JOB 1 ▸
Gather every line of the records that contains the string "Angeles". Case counts.

SOURCE EXTRACT ▸

※

New York, NY, November 05, 2010 --(PR.com
)-- The Institute for New Economic Thinking (INET), launched with a $50 million pledge from George Soros to promote changes in economic theory and practice through research grants, Task Force groups, academic partnerships, and conferences, announced that it has selected Edward J Kane of Boston College, Armen Hovakimian of CUNY Baruch College, and Luc Laeven of the International Monetary Fund to be awarded a project grant through the Institute’s Inaugural Grant Program to conduct macroeconomics research relating to systemic risk. The grant program, along with other INET initiatives, was created in direct response to arguably the worst economic crisis in world history, and has been designed to encourage and support new economic thinking. Starting in 2011, INET will conduct two grant cycles annually.
Since the onset of the financial crisis, it has become critical to search for ways to improve the existing structures for monitoring and resolving losses at large financial institutions, because it has become clear that former ways of looking at systemic risk are incomplete. The grantees plan to use INET’s funding to find a measure that can shed light on the interconnectedness of financial institutions, which allows problems at a distant institution to undermine otherwise apparently healthy institutions.
“The project addresses the idea of developing an operational measure of systemic risk, as an input into the policy process,” said Dr. Rob Johnson, executive director of INET. “We support this project because it encourages new thinking in the vital areas areas of network and systems theory.”
Edward J. Kane is Professor of Finance at Boston College. From 1972 to 1992 he held the Reese Chair of Banking and Monetary Economics at Ohio State University. A founding member of the Shadow Financial Regulatory Committee, Kane rejoined the organization in 2005. He served for twelve years as a trustee and member of the finance committee of Teachers Insurance. Currently, he consults for the World Bank and is a senior fellow in the FDIC’s Center for Financial Research. Previously, Kane has consulted for numerous agencies, including the IMF, components of the Federal Reserve System, and three foreign central banks. He is a past president and fellow of the American Finance Association and a former Guggenheim fellow. Kane is a longtime research associate of the National Bureau of Economic Research. Besides authoring three books, he has published widely in professional journals and currently serves on six editorial boards. He received a BS from Georgetown University and a PhD from the Massachusetts Institute of Technology.
”The value of safety-net subsidies represents a cogent way to measure what government officials ought to mean by ‘systemic risk.' Unfortunately, authorities are reluctant to admit --let alone to size accurately-- how their all-too-predictable willingness to put financial-institution losses to taxpayers in crisis times generates systemic risk during pre-crisis periods," said Edward J. Kane, Professor of Finance at Boston College. "This reluctance to highlight the pivotal role of the incentive structures government officials face makes the study we envision hard to fund through conventional sources and particularly appropriate for INET sponsorship."

※

JOB 2 ▸
Using the INET grant announcement, answer these:
(a) How large was the pledge from George Soros that launched INET?
(b) Who is the executive director of INET?
(c) During which years did Edward J. Kane hold the Reese Chair of Banking and Monetary Economics at Ohio State University?

EXTRACTED DATA ▸
※

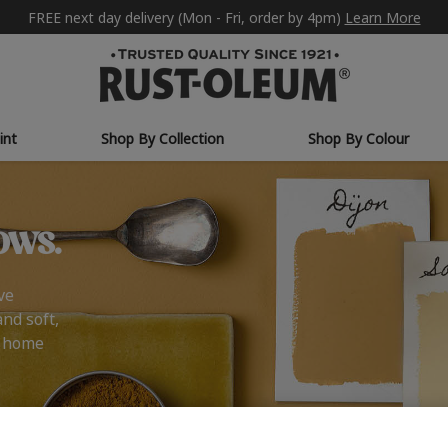
FREE next day delivery (Mon - Fri, order by 4pm)
Learn More
int
Shop By Collection
Shop By Colour
ows.
ve
and soft,
r home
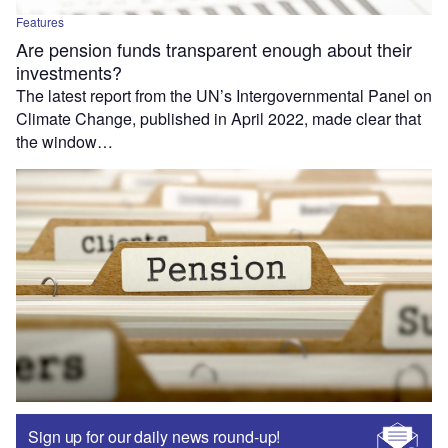
Features
Are pension funds transparent enough about their
investments?
The latest report from the UN’s Intergovernmental Panel on
Climate Change, published in April 2022, made clear that
the window…
Sign up for our daily news round-up!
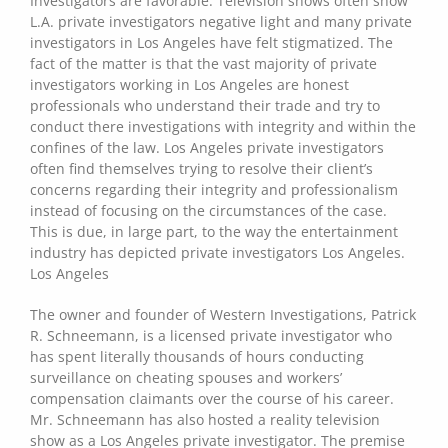
Investigators are favorable. Television shows often show
L.A. private investigators negative light and many private
investigators in Los Angeles have felt stigmatized. The
fact of the matter is that the vast majority of private
investigators working in Los Angeles are honest
professionals who understand their trade and try to
conduct there investigations with integrity and within the
confines of the law. Los Angeles private investigators
often find themselves trying to resolve their client’s
concerns regarding their integrity and professionalism
instead of focusing on the circumstances of the case.
This is due, in large part, to the way the entertainment
industry has depicted private investigators Los Angeles.
Los Angeles
The owner and founder of Western Investigations, Patrick
R. Schneemann, is a licensed private investigator who
has spent literally thousands of hours conducting
surveillance on cheating spouses and workers’
compensation claimants over the course of his career.
Mr. Schneemann has also hosted a reality television
show as a Los Angeles private investigator. The premise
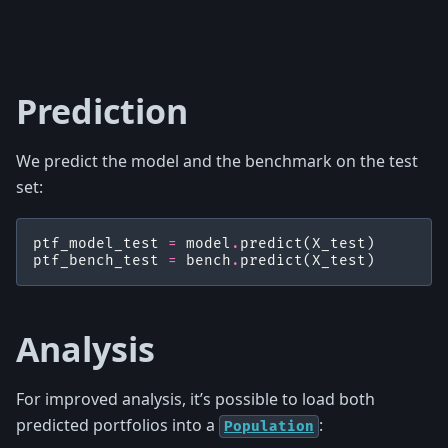
Prediction
We predict the model and the benchmark on the test
set:
ptf_model_test
=
model
.
predict
(
X_test
)
ptf_bench_test
=
bench
.
predict
(
X_test
)
Analysis
For improved analysis, it’s possible to load both
predicted portfolios into a
:
Population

※

TASK RESPONSE 1 ▸
investigators in Los Angeles have felt stigmatized. The
investigators working in Los Angeles are honest
confines of the law. Los Angeles private investigators
industry has depicted private investigators Los Angeles.
Los Angeles
show as a Los Angeles private investigator. The premise

TASK RESPONSE 2 ▸
(a) $50 million
(b) Dr. Rob Johnson
(c) From 1972 to 1992